Machine Learning and Artificial Intelligence Seminar——Overcoming the curse of dimensionality: from nonlinear Monte Carlo to the training of neural networks
Abstract:
Partial differential equations (PDEs) are among the most universal tools used in modelling problems in nature and man-made complex systems. Nearly all traditional approximation algorithms for PDEs in the literature suffer from the so-called "curse of dimensionality" in the sense that the number of required computational operations of the approximation algorithm to achieve a given approximation accuracy grows exponentially in the dimension of the considered PDE. With such algorithms it is impossible to approximatively compute solutions of high-dimensional PDEs even when the fastest currently available computers are used. In the case of linear parabolic PDEs and approximations at a fixed space-time point, the curse of dimensionality can be overcome by means of Monte Carlo approximation algorithms and the Feynman-Kac formula. In this talk we present an efficient machine learning algorithm to approximate solutions of high-dimensional PDE and we also prove that deep artificial neural network (ANNs) do indeed overcome the curse of dimensionality in the case of a general class of semilinear parabolic PDEs. Moreover, we specify concrete examples of smooth functions which can not be approximated by shallow ANNs without the curse of dimensionality but which can be approximated by deep ANNs without the curse of dimensionality. In the final part of the talk we present some recent mathematical results on the training of neural networks.
Brief bio:
Arnulf Jentzen (*November 1983) is appointed as a presidential chair professor at the Chinese University of Hong Kong, Shenzhen (since 2021) and as a full professor at the University of Münster (since 2019). In 2004 he started his undergraduate studies in mathematics at Goethe University Frankfurt in Germany, in 2007 he received his diploma degree at this university, and in 2009 he completed his PhD in mathematics at this university. The core research topics of his research group are machine learning approximation algorithms, computational stochastics, numerical analysis for high dimensional partial differential equations (PDEs), stochastic analysis, and computational finance. Currently he serves in the editorial boards of several scientific journals such as the Annals of Applied Probability, Communications in Mathematical Sciences, the Journal of Machine Learning, the SIAM Journal on Scientific Computing, and the SIAM Journal on Numerical Analysis. In 2020 he was the recipient of the Felix Klein Prize of the European Mathematical Society (EMS), in 2022 he has been awarded an ERC Consolidator Grant from the European Research Council (ERC), and in 2022 he has been awarded the Joseph F. Traub Prize for Achievement in Information-Based Complexity. Further details on the activities of his research group can be found at the webpage http://www.ajentzen.de.
References:
[1] Becker, S., Jentzen, A., Müller, M. S., and von Wurstemberger, P., Learning the random variables in Monte Carlo simulations with stochastic gradient descent: Machine learning for parametric PDEs and financial derivative pricing. arXiv:2202.02717 (2022), 70 pages. Revision requested from Math. Financ.

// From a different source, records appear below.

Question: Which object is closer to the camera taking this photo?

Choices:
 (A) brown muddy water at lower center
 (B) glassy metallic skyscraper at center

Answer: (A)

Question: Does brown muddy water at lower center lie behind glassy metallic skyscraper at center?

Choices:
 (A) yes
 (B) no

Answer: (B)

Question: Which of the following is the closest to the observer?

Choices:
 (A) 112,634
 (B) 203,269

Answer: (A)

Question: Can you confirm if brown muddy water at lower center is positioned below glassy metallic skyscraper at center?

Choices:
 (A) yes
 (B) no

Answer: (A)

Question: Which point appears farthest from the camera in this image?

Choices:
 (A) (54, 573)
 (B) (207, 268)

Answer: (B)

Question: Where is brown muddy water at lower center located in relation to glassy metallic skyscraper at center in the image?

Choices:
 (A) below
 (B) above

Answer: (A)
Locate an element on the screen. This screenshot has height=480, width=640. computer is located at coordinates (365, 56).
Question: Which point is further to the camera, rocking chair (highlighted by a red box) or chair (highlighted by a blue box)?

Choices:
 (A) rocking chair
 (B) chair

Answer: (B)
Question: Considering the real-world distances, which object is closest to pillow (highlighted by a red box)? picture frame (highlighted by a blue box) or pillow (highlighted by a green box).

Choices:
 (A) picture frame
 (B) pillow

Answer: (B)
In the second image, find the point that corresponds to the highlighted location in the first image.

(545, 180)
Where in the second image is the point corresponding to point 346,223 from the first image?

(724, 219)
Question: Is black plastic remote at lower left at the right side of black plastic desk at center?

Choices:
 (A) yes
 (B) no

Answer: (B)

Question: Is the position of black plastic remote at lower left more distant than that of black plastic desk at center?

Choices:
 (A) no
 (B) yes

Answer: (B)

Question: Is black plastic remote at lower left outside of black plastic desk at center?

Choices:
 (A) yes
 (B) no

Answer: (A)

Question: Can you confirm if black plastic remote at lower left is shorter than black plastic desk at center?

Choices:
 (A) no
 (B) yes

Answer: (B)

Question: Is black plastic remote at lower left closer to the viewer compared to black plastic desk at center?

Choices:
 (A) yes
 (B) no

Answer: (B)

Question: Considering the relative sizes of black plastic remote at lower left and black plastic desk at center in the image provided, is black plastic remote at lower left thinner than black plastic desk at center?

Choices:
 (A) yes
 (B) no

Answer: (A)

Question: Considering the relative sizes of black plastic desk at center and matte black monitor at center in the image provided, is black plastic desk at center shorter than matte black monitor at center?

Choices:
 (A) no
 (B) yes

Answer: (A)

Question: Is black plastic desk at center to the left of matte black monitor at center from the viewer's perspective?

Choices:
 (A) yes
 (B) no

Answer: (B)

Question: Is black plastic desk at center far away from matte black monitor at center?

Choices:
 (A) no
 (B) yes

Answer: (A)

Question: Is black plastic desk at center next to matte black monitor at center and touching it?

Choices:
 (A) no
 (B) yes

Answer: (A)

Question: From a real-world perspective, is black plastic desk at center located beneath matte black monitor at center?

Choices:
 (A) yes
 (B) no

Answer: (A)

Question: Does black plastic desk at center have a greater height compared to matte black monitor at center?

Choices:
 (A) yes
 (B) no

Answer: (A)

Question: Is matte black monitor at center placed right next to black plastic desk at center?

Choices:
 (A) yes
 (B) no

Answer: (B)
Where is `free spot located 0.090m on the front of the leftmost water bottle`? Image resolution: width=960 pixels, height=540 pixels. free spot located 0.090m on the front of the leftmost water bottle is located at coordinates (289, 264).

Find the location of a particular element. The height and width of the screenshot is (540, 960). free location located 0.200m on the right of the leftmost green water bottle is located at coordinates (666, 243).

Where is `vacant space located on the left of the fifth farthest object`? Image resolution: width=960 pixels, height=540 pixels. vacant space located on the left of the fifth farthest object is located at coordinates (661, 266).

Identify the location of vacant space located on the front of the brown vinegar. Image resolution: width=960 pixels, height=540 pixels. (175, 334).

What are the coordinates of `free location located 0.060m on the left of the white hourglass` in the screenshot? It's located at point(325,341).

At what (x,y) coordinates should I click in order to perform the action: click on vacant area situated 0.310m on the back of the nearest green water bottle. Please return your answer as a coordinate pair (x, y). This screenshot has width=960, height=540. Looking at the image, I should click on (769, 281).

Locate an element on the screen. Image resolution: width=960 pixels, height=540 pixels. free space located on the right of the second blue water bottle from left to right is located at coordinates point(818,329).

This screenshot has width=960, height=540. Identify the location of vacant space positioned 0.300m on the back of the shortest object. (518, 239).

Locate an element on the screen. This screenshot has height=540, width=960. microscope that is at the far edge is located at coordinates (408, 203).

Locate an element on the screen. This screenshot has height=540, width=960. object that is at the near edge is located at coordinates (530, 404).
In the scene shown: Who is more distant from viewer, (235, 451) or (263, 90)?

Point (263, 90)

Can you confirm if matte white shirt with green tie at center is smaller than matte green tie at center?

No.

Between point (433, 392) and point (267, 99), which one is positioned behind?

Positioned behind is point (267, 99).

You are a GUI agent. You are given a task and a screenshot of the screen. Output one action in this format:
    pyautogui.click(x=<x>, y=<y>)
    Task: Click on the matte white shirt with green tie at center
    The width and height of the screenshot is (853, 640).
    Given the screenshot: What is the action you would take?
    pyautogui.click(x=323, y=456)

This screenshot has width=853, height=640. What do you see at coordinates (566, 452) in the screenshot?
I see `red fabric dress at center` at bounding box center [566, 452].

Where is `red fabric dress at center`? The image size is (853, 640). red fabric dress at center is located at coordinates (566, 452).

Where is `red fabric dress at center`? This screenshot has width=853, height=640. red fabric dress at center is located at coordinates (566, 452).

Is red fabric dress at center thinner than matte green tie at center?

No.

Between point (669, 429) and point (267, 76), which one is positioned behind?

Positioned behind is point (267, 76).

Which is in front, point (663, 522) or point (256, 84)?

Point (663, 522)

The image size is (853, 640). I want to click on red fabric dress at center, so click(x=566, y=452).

[2] Gallon, D., Jentzen, A., Lindner, F., Blow up phenomena for gradient descent optimization methods in the training of artificial neural networks. arXiv:2211.15641 (2023), 84 pages.
[3] Gonon, L., Graeber, R., and Jentzen, A., The necessity of depth for artificial neural networks to approximate certain classes of smooth and bounded functions without the curse of dimensionality. ArXiv:2301.08284 (2022), 101 pages.
[4] Hutzenthaler, M., Jentzen, A., Kruse, T., and Nguyen, T. A., A proof that rectified deep neural networks overcome the curse of dimensionality in the numerical approximation of semilinear heat equations. Partial Differ. Equ. Appl. 1 (2020), no. 2, Paper no. 10, 34 pp.
[5] Jentzen, A. and Riekert, A., On the existence of global minima and convergence analyses for gradient descent methods in the training of deep neural networks. J. Mach. Learn. 1 (2022), no. 2, 141–246.